Synopses & Reviews
WINNER OF THE CHRISTOPHER ISHERWOOD PRIZE FOR AUTOBIOGRAPHICAL PROSE
NAMED A BEST BOOK OF THE YEAR BY NPR AND KIRKUS REVIEWS
ONE OF MAUREEN CORRIGAN’S 10 UNPUTDOWNABLE READS OF THE YEAR
In these 12 deeply personal, connected essays, Bernard details the experience of growing up black in the south with a family name inherited from a white man, surviving a random stabbing at a New Haven coffee shop, marrying a white man from the North and bringing him home to her family, adopting two children from Ethiopia, and living and teaching in a primarily white New England college town. Each of these essays sets out to discover a new way of talking about race and of telling the truth as the author has lived it. “Blackness is an art, not a science. It is a paradox: intangible and visceral; a situation and a story. It is the thread that connects these essays, but its significance as an experience emerges randomly, unpredictably....Race is the story of my life, and therefore black is the body of this book.”
Review
“Emily Bernard is a master storyteller. She writes with an honesty and vulnerability that is uncommon. These stories are about what it means to be human — to love, to hurt, to heal. They will make you think, re-think, feel, and grow.” Nana-Ama Danquah, author of Willow Weep for Me: A Black Woman’s Journey through Depression
Review
“Black Is the Body is one of the most beautiful, elegant memoirs I’ve ever read. It’s about race, it’s about womanhood, it’s about friendship, it’s about a life of the mind, and also a life of the body. But more than anything, it’s about love. I can’t praise Emily Bernard enough for what she has created in these pages.” Elizabeth Gilbert
Review
“My very favorite book that I have read so far this year....It’s really life changing. If you get no other book this year, get Black Is the Body by Emily Bernard.” Ann Patchett
About the Author
Emily Bernard was born and grew up in Nashville, Tennessee, and received her PhD in American studies from Yale University.
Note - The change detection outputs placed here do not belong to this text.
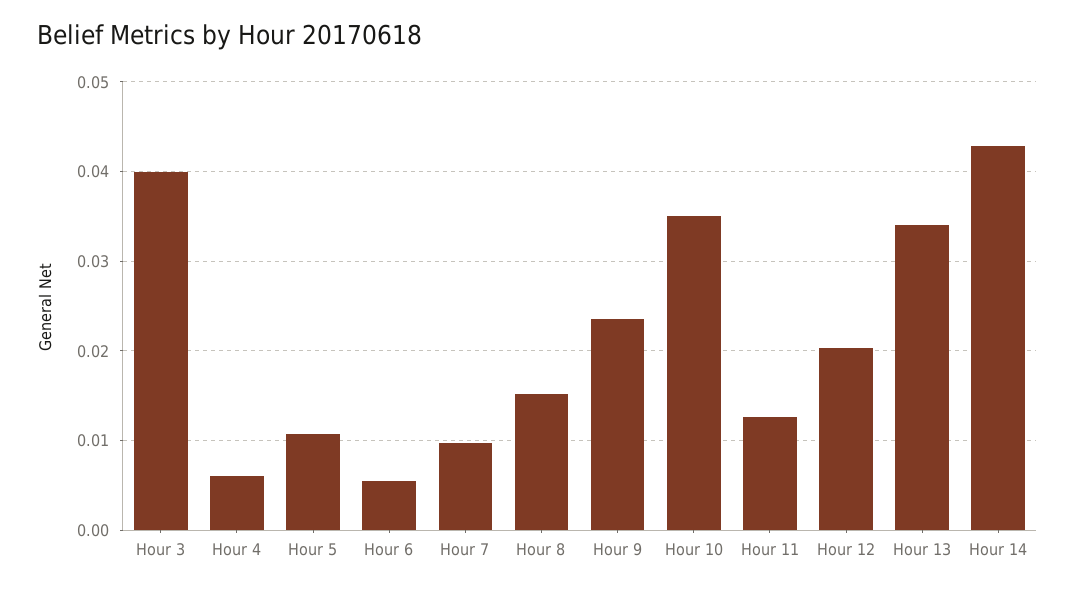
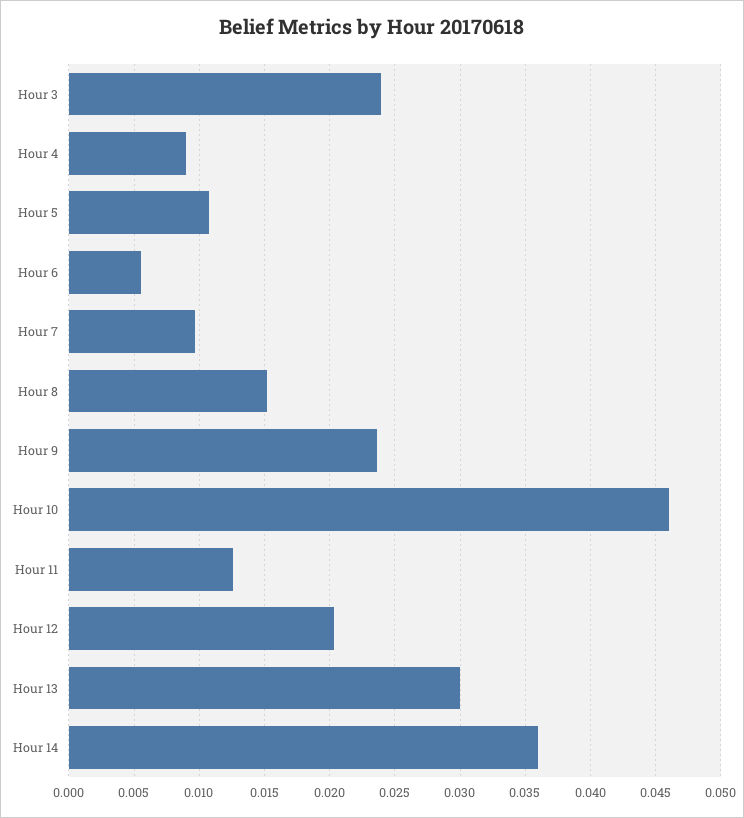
  {
-   "Hour 3": 0.04,
+   "Hour 3": 0.024,
-   "Hour 4": 0.006,
+   "Hour 4": 0.009,
    "Hour 5": 0.0105,
    "Hour 6": 0.0055,
    "Hour 7": 0.0095,
    "Hour 8": 0.015,
    "Hour 9": 0.0235,
-   "Hour 10": 0.035,
+   "Hour 10": 0.046,
    "Hour 11": 0.0125,
    "Hour 12": 0.0205,
-   "Hour 13": 0.034,
+   "Hour 13": 0.03,
-   "Hour 14": 0.043
+   "Hour 14": 0.036
  }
She has been the recipient of grants from the Ford Foundation, the NEH, and a W. E. B. Du Bois Resident Fellowship at Harvard University. Her essays have been published in journals and anthologies, among them The American Scholar, Best American Essays, and Best African American Essays. She is the Julian Lindsay Green and Gold Professor of English at the University of Vermont.